## TASK STATEMENT
Express the listing as a two-column CSV with the headers keypoint and coordinates, covering only the lines from the one containing "right elbow: (1287, 519, 15)" through the end of the listing, both included. Give one row per entry, with each field in double quotes and any line breaks replaced by spaces.

## Pose landmark coordinates
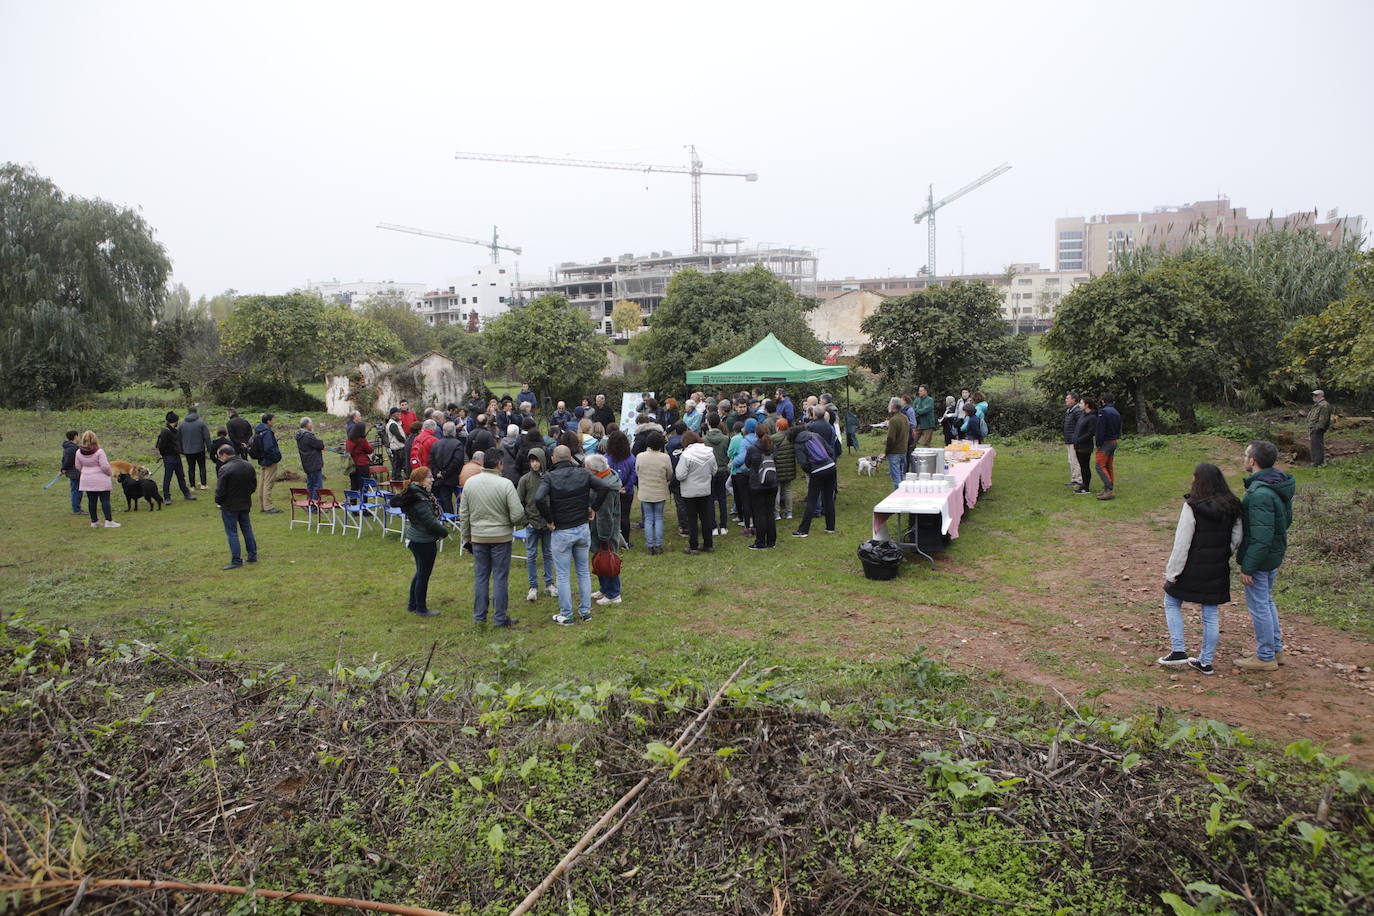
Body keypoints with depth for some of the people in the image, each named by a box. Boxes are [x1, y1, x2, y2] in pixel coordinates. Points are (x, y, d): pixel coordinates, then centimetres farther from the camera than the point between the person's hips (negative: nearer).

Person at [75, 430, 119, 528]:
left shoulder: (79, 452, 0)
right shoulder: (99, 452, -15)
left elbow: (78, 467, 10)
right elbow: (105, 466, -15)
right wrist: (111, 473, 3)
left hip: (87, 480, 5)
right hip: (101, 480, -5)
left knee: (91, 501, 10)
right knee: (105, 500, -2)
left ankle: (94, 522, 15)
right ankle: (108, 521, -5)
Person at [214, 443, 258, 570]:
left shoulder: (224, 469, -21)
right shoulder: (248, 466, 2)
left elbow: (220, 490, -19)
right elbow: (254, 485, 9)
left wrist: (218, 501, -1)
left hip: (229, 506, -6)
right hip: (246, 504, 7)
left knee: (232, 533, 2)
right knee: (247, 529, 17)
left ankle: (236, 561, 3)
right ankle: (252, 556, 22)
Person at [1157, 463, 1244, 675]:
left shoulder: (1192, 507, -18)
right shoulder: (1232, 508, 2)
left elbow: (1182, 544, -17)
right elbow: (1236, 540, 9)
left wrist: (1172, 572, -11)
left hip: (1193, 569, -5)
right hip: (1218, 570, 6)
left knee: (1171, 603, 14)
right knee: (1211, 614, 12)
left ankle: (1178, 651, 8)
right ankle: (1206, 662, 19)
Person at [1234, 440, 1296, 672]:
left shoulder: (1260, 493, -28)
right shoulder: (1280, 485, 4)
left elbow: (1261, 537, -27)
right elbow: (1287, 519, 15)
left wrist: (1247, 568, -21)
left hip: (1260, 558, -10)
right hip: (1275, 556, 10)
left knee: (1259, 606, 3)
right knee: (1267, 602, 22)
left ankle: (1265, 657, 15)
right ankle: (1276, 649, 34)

## ANSWER SPACE
keypoint,coordinates
"right elbow:","(1287, 519, 15)"
"left wrist:","(1247, 568, -21)"
"left hip:","(1260, 558, -10)"
"right hip:","(1275, 556, 10)"
"left knee:","(1259, 606, 3)"
"right knee:","(1267, 602, 22)"
"left ankle:","(1265, 657, 15)"
"right ankle:","(1276, 649, 34)"